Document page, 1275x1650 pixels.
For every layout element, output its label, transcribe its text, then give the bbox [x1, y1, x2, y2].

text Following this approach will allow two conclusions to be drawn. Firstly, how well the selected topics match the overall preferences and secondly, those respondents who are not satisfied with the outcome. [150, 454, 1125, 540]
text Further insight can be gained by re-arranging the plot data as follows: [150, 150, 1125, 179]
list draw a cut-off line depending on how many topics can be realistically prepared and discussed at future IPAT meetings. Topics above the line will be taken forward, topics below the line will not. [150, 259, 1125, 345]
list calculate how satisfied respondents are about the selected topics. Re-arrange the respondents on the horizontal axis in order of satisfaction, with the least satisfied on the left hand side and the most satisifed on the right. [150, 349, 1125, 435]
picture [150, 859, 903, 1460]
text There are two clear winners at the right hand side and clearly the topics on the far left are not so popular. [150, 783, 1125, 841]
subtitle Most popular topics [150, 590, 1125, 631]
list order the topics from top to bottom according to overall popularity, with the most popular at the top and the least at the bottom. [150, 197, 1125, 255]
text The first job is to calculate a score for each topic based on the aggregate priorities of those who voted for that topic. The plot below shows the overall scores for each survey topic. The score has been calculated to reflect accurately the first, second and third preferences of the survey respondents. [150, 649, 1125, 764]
***
All lines with the word "left" must be located in the data and copied.

SOLUTION —
list calculate how satisfied respondents are about the selected topics. Re-arrange the respondents on the horizontal axis in order of satisfaction, with the least satisfied on the left hand side and the most satisifed on the right. [150, 349, 1125, 435]
text There are two clear winners at the right hand side and clearly the topics on the far left are not so popular. [150, 783, 1125, 841]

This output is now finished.